À 80 ans, François Cousineau sort son premier disque de piano solo. Onze compositions de son cru. Certaines pièces ont été entamées il y a longtemps, d’autres écrites dans l’effervescence qui vient avec l’idée de faire un album. Il faut savoir que c’est la fille du musicien, Geneviève, qui a mis au défi son père d’oser cet album solo.

Le disque s’intitule Mémoires. En lisant les idées qui ont inspiré chaque composition, ce choix tient à l’évidence. Vingt printemps fait référence à sa jeune vingtaine, Beyond Life I et II évoquent la mort de son père, Nocturne est inspirée de l’actuelle bêtise humaine, qui afflige le compositeur.

Musicalement, j’ai trouvé l’approche plus classique que ce que nous donnent à entendre les Alexandra Stréliski et Jean-Michel Blais d’aujourd’hui. Une sorte de romantisme d’un autre temps que sœur Paul-Omer, la professeure de piano de François Cousineau quand il avait entre 7 et 12 ans, aurait certainement approuvée.

L’expérience Showtime au théâtre Duceppe

Plutôt que de terminer l’année avec un spectacle comique issu du répertoire américain comme cela a été longtemps la tradition, la compagnie Duceppe donne cette année la chance à la création.

Les codirecteurs artistiques David Laurin et Jean-Simon Traversy ont cédé leur grand plateau à Projet Bocal, une petite compagnie reconnue pour ses spectacles débridés à l’humour absurde. Sonia Cordeau, Simon Lacroix et Raphaëlle Lalande ont donc créé pour cette période qui mène à Noël une comédie qui raille le monde du théâtre en adoptant le mode d’une pièce dans la pièce.

Showtime est une comédie qui raille le monde du théâtre en adoptant le mode d’une pièce dans la pièce. Photo: Danny Taillon

Showtime ne se contente pas de parodier un seul genre. Pendant une heure et demie sans entracte, la troupe de Projet Bocal (10 comédiens sur scène) s’adonnera à l’impro, au théâtre classique américain, à la comédie musicale, au théâtre de marionnettes, au théâtre documentaire, au théâtre expérimental.
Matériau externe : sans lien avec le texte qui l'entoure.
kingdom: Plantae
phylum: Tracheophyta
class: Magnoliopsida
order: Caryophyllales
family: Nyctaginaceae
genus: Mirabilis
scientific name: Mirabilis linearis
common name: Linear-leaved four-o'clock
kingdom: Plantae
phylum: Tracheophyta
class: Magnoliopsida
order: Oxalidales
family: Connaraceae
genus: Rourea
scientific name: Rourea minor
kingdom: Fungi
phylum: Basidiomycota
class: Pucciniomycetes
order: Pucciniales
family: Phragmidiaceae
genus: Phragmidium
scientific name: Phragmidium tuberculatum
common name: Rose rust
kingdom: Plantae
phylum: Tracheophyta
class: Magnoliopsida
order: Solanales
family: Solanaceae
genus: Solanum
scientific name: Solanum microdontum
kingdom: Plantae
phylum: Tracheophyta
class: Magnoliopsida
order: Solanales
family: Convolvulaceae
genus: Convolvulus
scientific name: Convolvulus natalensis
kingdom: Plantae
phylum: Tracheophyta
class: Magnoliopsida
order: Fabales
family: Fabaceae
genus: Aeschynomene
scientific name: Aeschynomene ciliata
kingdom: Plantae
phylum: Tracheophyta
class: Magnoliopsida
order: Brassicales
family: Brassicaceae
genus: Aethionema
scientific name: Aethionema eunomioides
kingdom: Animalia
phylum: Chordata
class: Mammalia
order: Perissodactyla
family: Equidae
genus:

Toujours dans une approche qui tourne chaque style en dérision.

Ainsi, l’impro tourne à vide, le théâtre américain prend des airs du Cœur a ses raisons avec un jeu trop appuyé, la comédie musicale parodie bêtement la production Cats, le théâtre expérimental sombre dans le ridicule.

Même si le spectacle compte son lot de moments comiques, il manque d'un deuxième niveau pour en faire une œuvre marquante et pérenne. Photo: Danny Taillon

À travers ça, avec des répliques qui font souvent mouche, on s’amuse à faire de gros clins d’œil à la manière de faire de Robert Lepage (notamment en utilisant un plateau tournant), aux limites qu’imposent les budgets des productions théâtrales au Québec (ce qui nous vaut une panne de lumière), ou le poids que peut représenter un commanditaire dans le domaine de la création (plusieurs blagues autour des Fromages d’ici).

En entrevue au printemps dernier, David Laurin me disait espérer permettre la mise au monde d’un spectacle qui ferait époque chez Duceppe comme les créations de Broue et d’Appelez-moi Stéphane l’ont fait dans le passé sous la direction de Jean Duceppe.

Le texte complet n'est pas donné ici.